Oleh: Alfred B. Jogo Ena

5. Tahu Kapan Harus Diam


Jika kita berpikir bahwa seorang teman memiliki ide yang buruk, janganlah menyerangnya, tetaplah berusaha untuk diam dan biarkan mereka melakukannya untuk dirinya sendiri. Keliru besar jika kita merasa bertanggung jawab atas tindakan mereka. Kita dapat menawarkan dukungan, namun kita tidak bisa memaksa hidup mereka.

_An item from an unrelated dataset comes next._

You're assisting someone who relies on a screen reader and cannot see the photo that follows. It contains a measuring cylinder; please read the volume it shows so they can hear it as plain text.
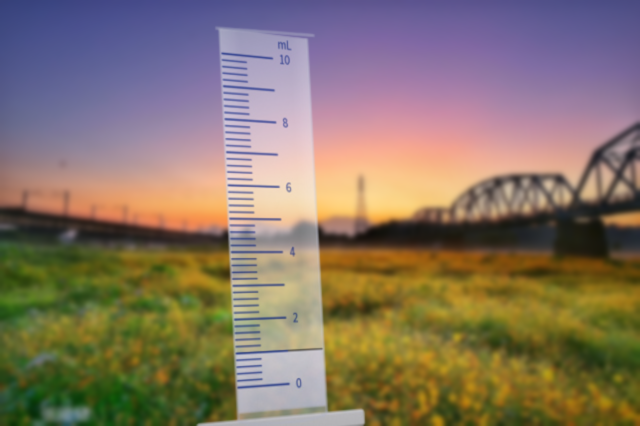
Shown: 1 mL
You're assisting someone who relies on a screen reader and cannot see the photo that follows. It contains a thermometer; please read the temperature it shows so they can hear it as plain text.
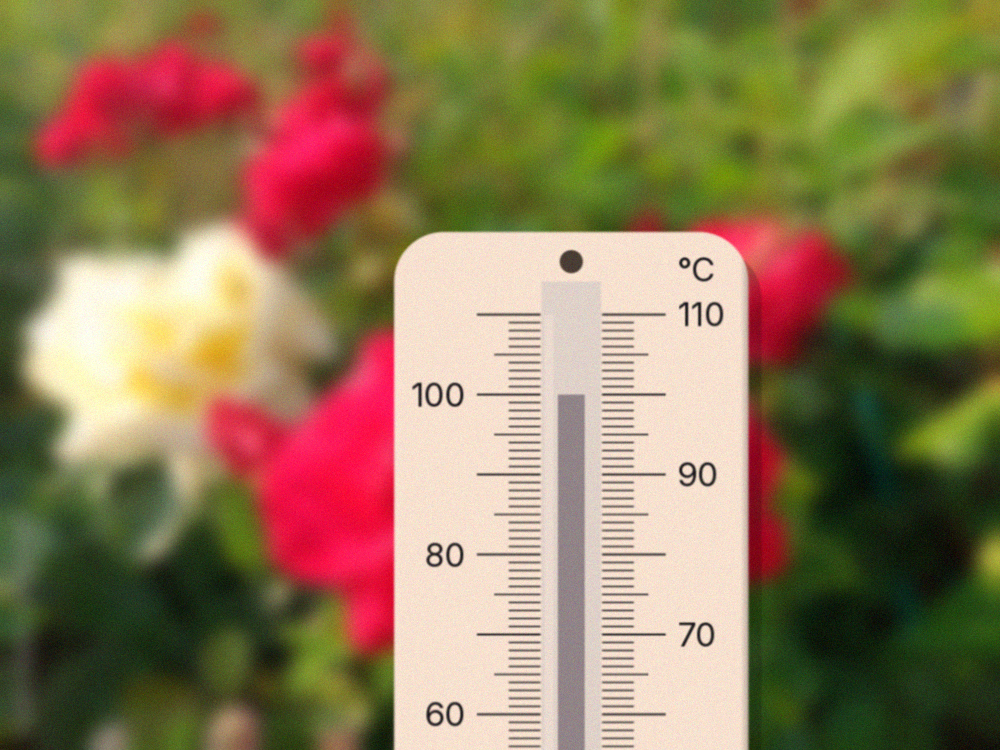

Ketika sahabat kita ketika sedih kita ikut sedih tanpa harus banyak kata. Kita cukup menyediakan bahu yang membantunya bersandar atau tangan yang merangkulnya agar tidak ambruk. Biarkan bibir kita melantunkan doa tanpa kata agar sahabat kita bisa tegar lagi dan bangkit dari kesedihan bahkan keterpurukannya. Begitu juga sebaliknya. Ketika sahabat kita bergembira, mari kita ikut rayakan sukacita itu dengan mengesampingkan ego diri kita. Tidak perlu kita merusak sukacita itu dengan urusan-urusan pribadi kita.

Tahu kapan harus diam selain melanggengkan keintiman relasi persahabatan kita, juga semakin memberi isi, makna dan bobot relasi itu sendiri. Relasi yang lebih spiritual itu lebih meneguhkan daripada yang artifisial. Artinya tanpa kehadiran fisik pun, seorang sahabat selalu merasakan kehadiran kita dalam hidupnya. Itulah kekuatan kehadiran dan dukungan doa yang melampaui ruang dan waktu.

Sahabat, tahulah kapan harus diam, kapan harus berbicara.